(Excerpts from a dataset)
# # #

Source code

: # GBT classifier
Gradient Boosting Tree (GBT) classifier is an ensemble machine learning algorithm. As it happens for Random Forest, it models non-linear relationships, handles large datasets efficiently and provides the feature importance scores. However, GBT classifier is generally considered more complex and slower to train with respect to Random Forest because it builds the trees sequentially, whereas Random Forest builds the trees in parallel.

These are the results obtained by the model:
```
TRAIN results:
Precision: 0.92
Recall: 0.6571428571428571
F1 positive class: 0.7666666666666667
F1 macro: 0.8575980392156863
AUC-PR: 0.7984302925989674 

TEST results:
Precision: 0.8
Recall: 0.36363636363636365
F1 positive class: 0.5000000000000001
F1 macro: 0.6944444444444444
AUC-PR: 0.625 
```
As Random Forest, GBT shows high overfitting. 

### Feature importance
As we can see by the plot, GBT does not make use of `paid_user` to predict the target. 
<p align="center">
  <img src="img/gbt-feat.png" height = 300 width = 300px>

# # #

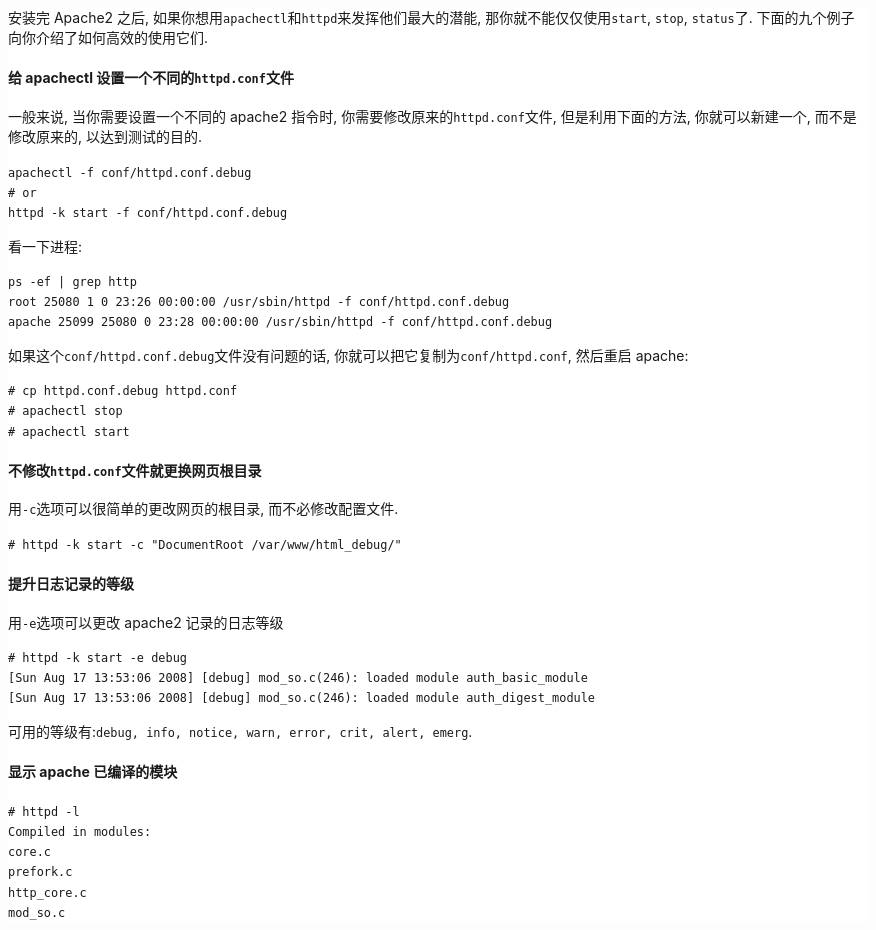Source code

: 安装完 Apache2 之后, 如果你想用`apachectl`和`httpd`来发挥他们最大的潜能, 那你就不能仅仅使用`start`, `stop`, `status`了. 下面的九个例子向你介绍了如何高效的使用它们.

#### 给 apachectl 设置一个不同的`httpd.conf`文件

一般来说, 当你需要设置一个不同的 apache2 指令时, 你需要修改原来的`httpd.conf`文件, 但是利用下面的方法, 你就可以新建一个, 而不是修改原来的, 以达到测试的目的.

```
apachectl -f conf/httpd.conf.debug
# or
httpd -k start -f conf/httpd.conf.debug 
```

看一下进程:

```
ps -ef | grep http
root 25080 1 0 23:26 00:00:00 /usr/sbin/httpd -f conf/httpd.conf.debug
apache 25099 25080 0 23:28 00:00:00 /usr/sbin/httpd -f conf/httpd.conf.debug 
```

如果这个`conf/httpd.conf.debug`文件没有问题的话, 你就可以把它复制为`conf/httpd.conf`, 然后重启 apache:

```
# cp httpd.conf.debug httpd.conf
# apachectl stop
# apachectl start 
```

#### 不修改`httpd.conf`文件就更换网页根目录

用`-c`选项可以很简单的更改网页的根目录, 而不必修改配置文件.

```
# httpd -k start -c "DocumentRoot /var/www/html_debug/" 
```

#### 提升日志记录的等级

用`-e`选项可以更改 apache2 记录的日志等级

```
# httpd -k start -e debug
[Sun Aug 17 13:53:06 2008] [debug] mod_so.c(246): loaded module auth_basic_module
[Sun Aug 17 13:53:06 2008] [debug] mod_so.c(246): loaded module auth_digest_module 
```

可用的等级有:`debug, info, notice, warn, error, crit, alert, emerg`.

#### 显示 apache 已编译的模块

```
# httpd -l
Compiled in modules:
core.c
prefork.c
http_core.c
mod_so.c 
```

# # #

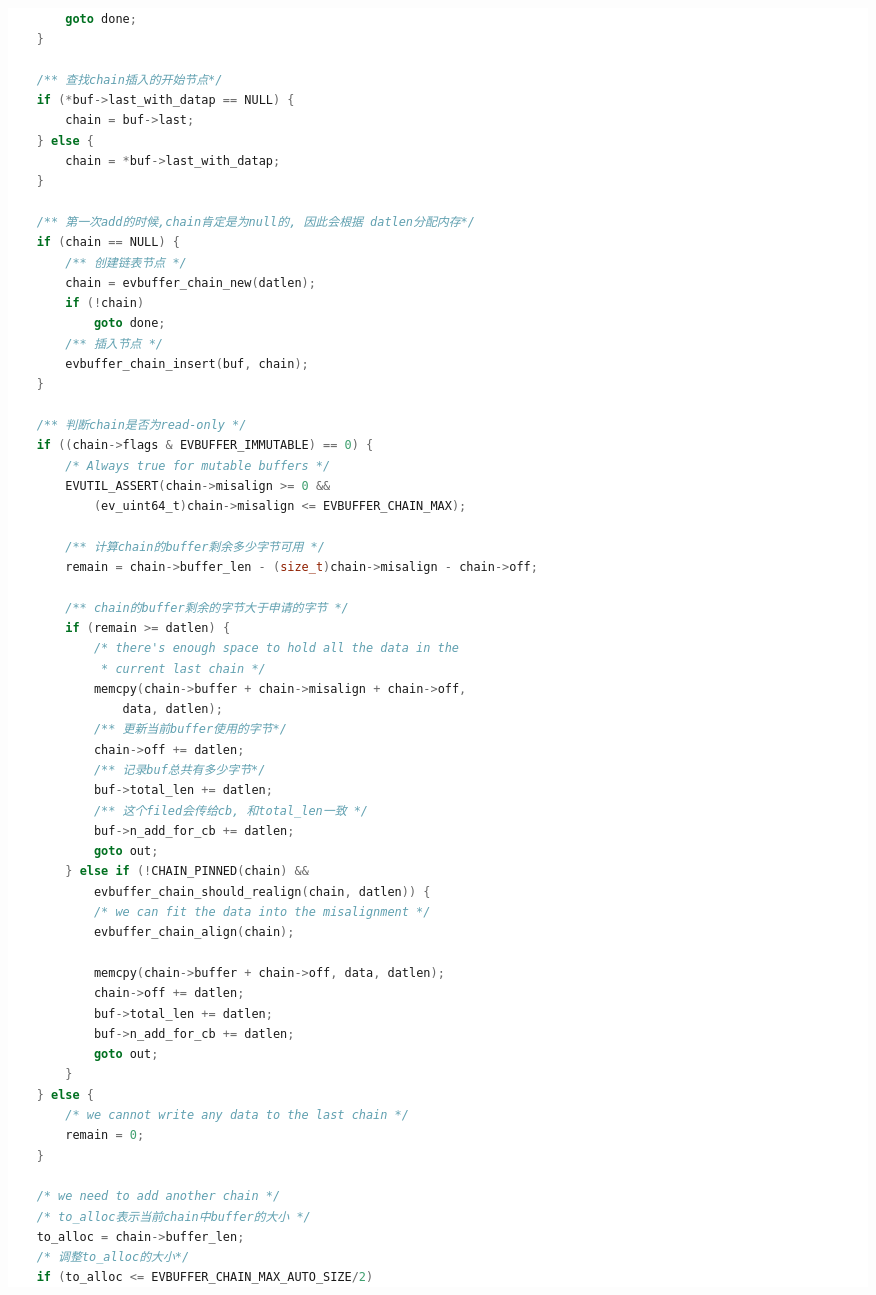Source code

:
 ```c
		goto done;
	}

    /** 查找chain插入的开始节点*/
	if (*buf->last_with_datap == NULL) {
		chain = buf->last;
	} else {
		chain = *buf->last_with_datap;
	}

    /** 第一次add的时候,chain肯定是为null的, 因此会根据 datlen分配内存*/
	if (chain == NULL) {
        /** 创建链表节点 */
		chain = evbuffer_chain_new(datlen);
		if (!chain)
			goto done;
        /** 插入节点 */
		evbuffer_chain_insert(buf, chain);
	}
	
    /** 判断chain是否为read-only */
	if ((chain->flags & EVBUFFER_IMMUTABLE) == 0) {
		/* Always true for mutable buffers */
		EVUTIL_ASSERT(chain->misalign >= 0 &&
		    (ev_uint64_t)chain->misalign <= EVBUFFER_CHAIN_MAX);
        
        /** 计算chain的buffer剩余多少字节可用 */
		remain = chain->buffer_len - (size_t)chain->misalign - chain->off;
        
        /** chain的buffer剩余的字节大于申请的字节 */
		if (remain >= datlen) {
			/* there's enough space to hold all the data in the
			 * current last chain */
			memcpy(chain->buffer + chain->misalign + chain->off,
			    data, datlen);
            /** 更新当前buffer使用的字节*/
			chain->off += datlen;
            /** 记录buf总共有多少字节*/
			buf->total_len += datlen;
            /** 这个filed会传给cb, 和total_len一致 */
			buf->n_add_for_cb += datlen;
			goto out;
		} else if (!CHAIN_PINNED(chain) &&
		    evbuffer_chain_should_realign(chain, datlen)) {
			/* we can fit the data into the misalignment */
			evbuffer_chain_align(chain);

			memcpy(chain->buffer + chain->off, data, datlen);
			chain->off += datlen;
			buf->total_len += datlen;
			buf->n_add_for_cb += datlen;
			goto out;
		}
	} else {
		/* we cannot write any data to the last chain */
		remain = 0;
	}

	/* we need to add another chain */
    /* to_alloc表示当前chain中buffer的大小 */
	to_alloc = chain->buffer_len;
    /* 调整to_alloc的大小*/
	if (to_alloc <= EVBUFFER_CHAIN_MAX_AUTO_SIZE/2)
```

# # #

To do: Please find, in the entries above, every line where "classifier" occurs, and copy it.

Answer to this problem:
: # GBT classifier
Gradient Boosting Tree (GBT) classifier is an ensemble machine learning algorithm. As it happens for Random Forest, it models non-linear relationships, handles large datasets efficiently and provides the feature importance scores. However, GBT classifier is generally considered more complex and slower to train with respect to Random Forest because it builds the trees sequentially, whereas Random Forest builds the trees in parallel.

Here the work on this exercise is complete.